Are we picking the wrong date? It took us forever to pick this one, and now that it's picked, I can't make myself settle on it. Am I just putting too much stock in "the day that will become our anniversary forever and always"? Am I actually feeling this hesitation because God is trying to send me some kind of signal that we should have gone with the 18th, instead? Heck, am I just leaning towards the 18th because it's the birthday of someone who used to be a good friend of mine, and therefore I already have that date stuck in my brain as a special occasion? Or, in the end, does this all tie back to the fact that I dislike planning things so far in advance, so having a definitive date seems weird to me?
I don't know the answer.

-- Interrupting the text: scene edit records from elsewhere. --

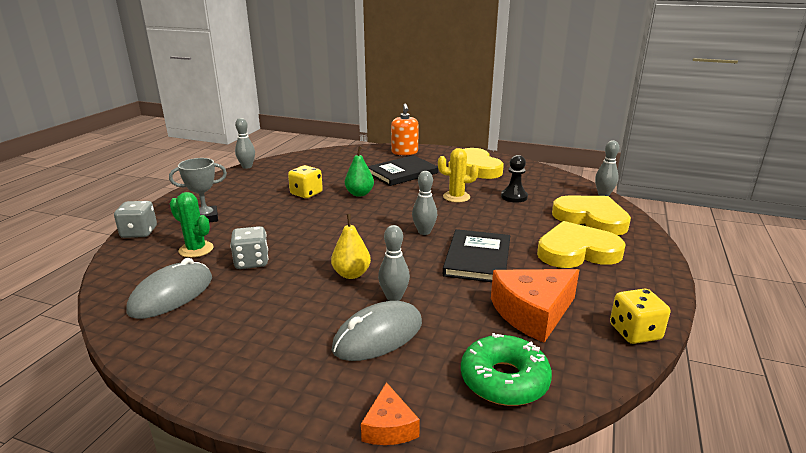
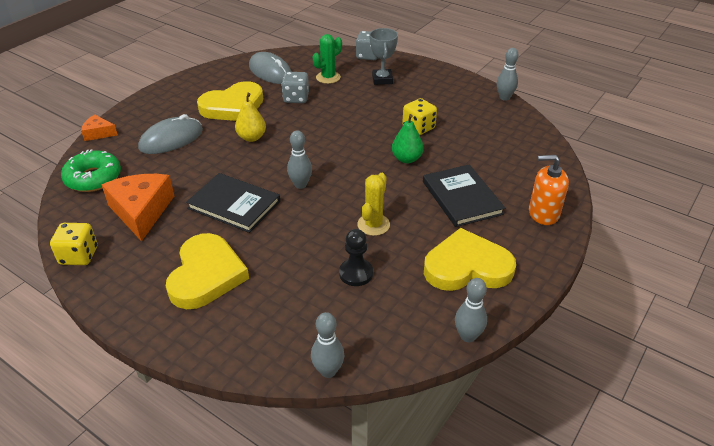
camera: 105 degrees right, 15 degrees up
grey mouse [332,301,422,361] -> grey mouse turned 75 degrees clockwise [138,114,203,154]
grey bowling pin [378,225,410,301] -> grey bowling pin moved to [455,278,487,342]
yellow heart [552,196,631,235] -> yellow heart moved to [197,81,263,121]

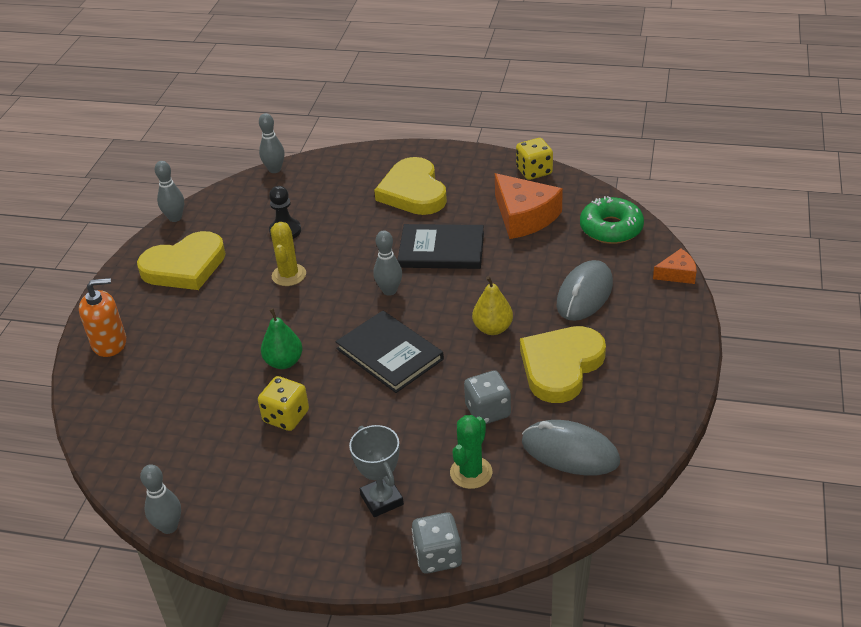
camera: 160 degrees right, 0 degrees up
black book [423,164,505,227] -> black book moved to [335,311,444,393]

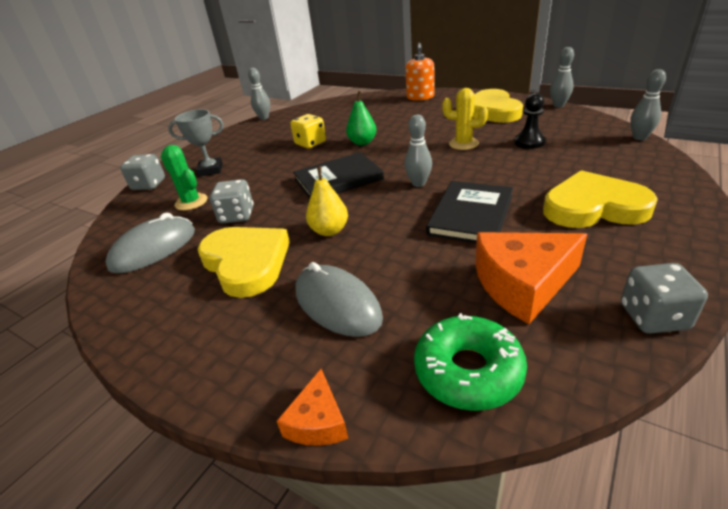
camera: 110 degrees right, 5 degrees down
yellow dice [516,138,553,180] -> grey dice [621,263,708,334]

I wish I did. Maybe it's a combination of several of these things, or other things entirely. One thing I know for do certain is that my hesitation in picking a date has nothing to do with my desire to get married. Because honestly, if it weren't for the fact that we actually do want a wedding...I would traipse on over to the courthouse tomorrow to get that piece of paper signed.
I remember I had an English teacher once, a really sweet, smiling, plump little woman, and for some reason in class one day (I forget the context), she said to us, "Well, so-and-so isn't the best man in the world. I married the best man in the world...sorry, girls!" and we all laughed and 'aww'ed and thought it was absolutely adorable that she loved her husband so much and was so damn cute about it. I thought, "Man, I want to love someone like that." And now I do. Because no matter what anyone else may say or think about other men, I know absolutely for certain that I'm marrying the best man in the whole world. Of course, everyone else is entitled to their own opinions, but nothing is ever gonna convince me otherwise.